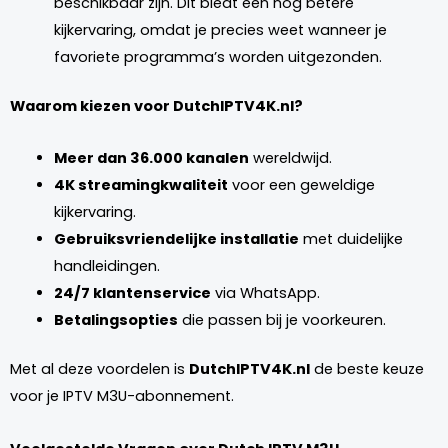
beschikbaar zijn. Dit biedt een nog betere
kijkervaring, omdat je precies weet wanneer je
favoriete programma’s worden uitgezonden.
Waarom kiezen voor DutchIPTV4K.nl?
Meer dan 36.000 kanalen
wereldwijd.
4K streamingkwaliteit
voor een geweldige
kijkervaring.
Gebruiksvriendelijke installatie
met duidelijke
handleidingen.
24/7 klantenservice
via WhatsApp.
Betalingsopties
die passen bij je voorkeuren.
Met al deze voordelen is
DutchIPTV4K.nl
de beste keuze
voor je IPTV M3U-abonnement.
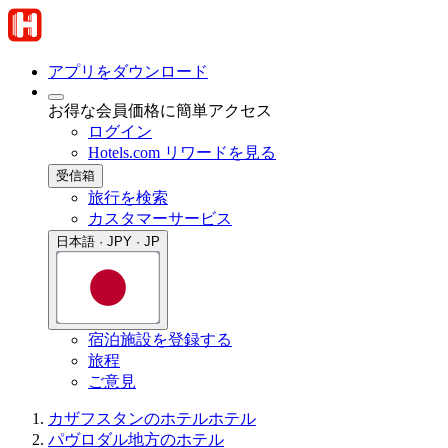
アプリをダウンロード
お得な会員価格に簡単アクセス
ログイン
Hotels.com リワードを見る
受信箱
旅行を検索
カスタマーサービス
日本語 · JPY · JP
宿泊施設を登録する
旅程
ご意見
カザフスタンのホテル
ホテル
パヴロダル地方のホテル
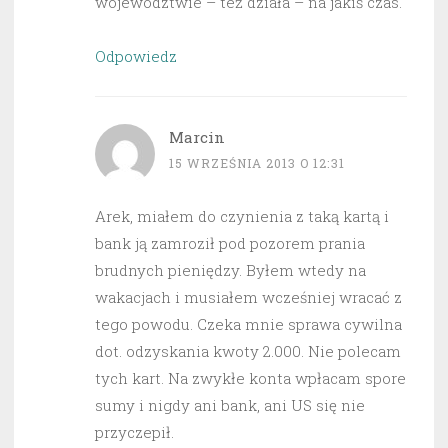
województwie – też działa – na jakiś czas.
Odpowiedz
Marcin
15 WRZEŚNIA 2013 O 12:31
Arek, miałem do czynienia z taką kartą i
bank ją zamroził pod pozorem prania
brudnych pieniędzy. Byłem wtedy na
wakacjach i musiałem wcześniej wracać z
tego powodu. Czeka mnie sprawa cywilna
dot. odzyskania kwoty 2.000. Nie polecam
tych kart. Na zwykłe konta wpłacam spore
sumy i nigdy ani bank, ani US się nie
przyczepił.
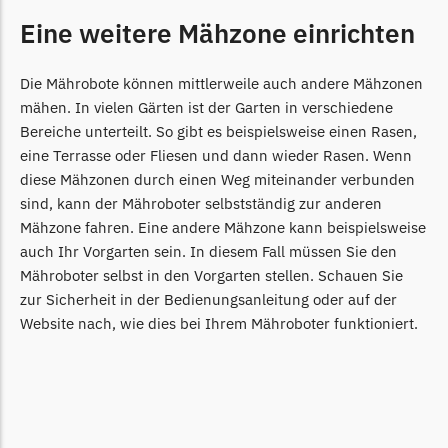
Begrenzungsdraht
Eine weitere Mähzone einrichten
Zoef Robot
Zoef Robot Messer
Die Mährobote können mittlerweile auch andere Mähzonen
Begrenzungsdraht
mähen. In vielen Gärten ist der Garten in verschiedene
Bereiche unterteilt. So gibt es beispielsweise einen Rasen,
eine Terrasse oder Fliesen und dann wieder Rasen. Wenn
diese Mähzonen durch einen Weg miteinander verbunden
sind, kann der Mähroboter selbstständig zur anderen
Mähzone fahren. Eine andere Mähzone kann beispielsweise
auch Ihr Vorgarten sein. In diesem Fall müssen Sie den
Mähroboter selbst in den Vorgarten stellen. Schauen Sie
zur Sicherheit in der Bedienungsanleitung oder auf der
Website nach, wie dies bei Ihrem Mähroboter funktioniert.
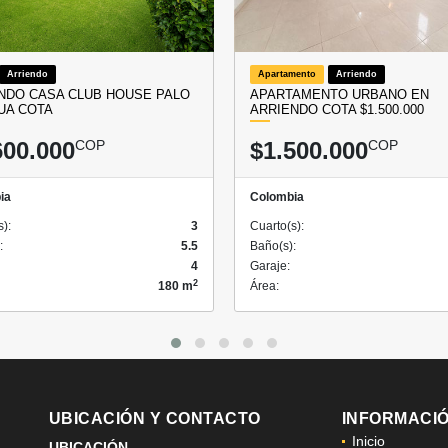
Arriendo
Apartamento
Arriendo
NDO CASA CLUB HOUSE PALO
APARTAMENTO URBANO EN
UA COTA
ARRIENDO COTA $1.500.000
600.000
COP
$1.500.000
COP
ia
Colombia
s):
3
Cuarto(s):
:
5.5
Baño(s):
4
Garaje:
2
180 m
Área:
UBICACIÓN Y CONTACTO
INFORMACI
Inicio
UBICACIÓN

◇ ◇ ◇ ◇

Problem details
Could you repeat every entry above exactly, with each picture omitted?

Exercise response
beschikbaar zijn. Dit biedt een nog betere
kijkervaring, omdat je precies weet wanneer je
favoriete programma’s worden uitgezonden.
Waarom kiezen voor DutchIPTV4K.nl?
Meer dan 36.000 kanalen
wereldwijd.
4K streamingkwaliteit
voor een geweldige
kijkervaring.
Gebruiksvriendelijke installatie
met duidelijke
handleidingen.
24/7 klantenservice
via WhatsApp.
Betalingsopties
die passen bij je voorkeuren.
Met al deze voordelen is
DutchIPTV4K.nl
de beste keuze
voor je IPTV M3U-abonnement.
アプリをダウンロード
お得な会員価格に簡単アクセス
ログイン
Hotels.com リワードを見る
受信箱
旅行を検索
カスタマーサービス
日本語 · JPY · JP
宿泊施設を登録する
旅程
ご意見
カザフスタンのホテル
ホテル
パヴロダル地方のホテル
województwie – też działa – na jakiś czas.
Odpowiedz
Marcin
15 WRZEŚNIA 2013 O 12:31
Arek, miałem do czynienia z taką kartą i
bank ją zamroził pod pozorem prania
brudnych pieniędzy. Byłem wtedy na
wakacjach i musiałem wcześniej wracać z
tego powodu. Czeka mnie sprawa cywilna
dot. odzyskania kwoty 2.000. Nie polecam
tych kart. Na zwykłe konta wpłacam spore
sumy i nigdy ani bank, ani US się nie
przyczepił.
Begrenzungsdraht
Eine weitere Mähzone einrichten
Zoef Robot
Zoef Robot Messer
Die Mährobote können mittlerweile auch andere Mähzonen
Begrenzungsdraht
mähen. In vielen Gärten ist der Garten in verschiedene
Bereiche unterteilt. So gibt es beispielsweise einen Rasen,
eine Terrasse oder Fliesen und dann wieder Rasen. Wenn
diese Mähzonen durch einen Weg miteinander verbunden
sind, kann der Mähroboter selbstständig zur anderen
Mähzone fahren. Eine andere Mähzone kann beispielsweise
auch Ihr Vorgarten sein. In diesem Fall müssen Sie den
Mähroboter selbst in den Vorgarten stellen. Schauen Sie
zur Sicherheit in der Bedienungsanleitung oder auf der
Website nach, wie dies bei Ihrem Mähroboter funktioniert.
Arriendo
Apartamento
Arriendo
NDO CASA CLUB HOUSE PALO
APARTAMENTO URBANO EN
UA COTA
ARRIENDO COTA $1.500.000
600.000
COP
$1.500.000
COP
ia
Colombia
s):
3
Cuarto(s):
:
5.5
Baño(s):
4
Garaje:
2
180 m
Área:
UBICACIÓN Y CONTACTO
INFORMACI
Inicio
UBICACIÓN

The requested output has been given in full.